## Spatial grounding data
[Start of section]

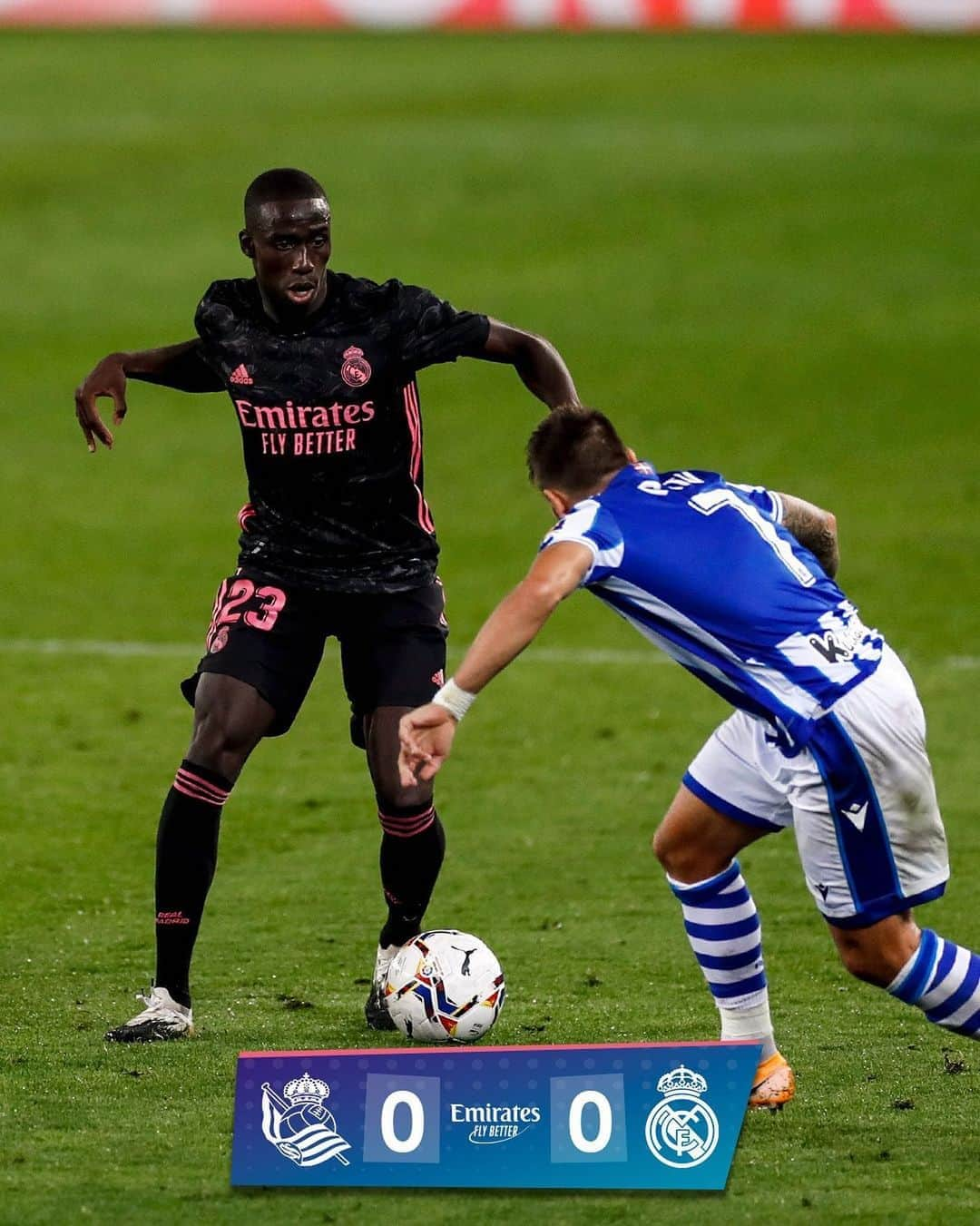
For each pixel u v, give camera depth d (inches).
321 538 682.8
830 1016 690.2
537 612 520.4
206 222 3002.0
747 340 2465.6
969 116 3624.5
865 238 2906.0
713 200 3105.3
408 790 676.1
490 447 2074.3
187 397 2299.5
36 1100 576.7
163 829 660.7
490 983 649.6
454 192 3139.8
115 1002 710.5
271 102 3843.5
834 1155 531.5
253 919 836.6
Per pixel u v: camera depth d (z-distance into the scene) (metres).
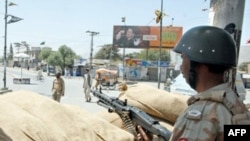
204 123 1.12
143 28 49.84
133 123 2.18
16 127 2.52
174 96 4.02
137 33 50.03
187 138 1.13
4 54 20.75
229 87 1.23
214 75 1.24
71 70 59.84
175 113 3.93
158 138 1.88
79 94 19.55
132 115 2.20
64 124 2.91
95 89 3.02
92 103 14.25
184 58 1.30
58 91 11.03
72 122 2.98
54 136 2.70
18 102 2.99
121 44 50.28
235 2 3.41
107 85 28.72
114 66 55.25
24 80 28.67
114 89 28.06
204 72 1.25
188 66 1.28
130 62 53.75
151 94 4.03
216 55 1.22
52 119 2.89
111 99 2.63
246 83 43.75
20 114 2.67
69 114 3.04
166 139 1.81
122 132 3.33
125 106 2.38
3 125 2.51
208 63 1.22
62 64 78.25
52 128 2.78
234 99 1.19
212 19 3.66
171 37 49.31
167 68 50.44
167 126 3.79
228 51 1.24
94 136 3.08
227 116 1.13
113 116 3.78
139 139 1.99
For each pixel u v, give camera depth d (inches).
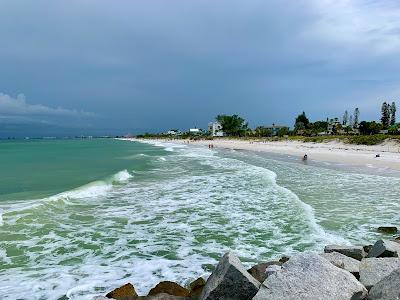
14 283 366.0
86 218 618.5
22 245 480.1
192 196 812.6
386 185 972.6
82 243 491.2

[End of section]

## TRY IT
The lines to reproduce run from the one above containing "865 238 2906.0" through the one containing "92 103 14.25". Copy them exactly and leave out all pictures.

## WRITTEN SOLUTION
865 238 2906.0
713 200 3105.3
408 790 676.1
490 447 2074.3
187 397 2299.5
36 1100 576.7
163 829 660.7
490 983 649.6
454 192 3139.8
115 1002 710.5
271 102 3843.5
834 1155 531.5
253 919 836.6
Per pixel u v: camera depth d (z-distance into the scene) (metres).
204 123 1.12
143 28 49.84
133 123 2.18
16 127 2.52
174 96 4.02
137 33 50.03
187 138 1.13
4 54 20.75
229 87 1.23
214 75 1.24
71 70 59.84
175 113 3.93
158 138 1.88
79 94 19.55
132 115 2.20
64 124 2.91
95 89 3.02
92 103 14.25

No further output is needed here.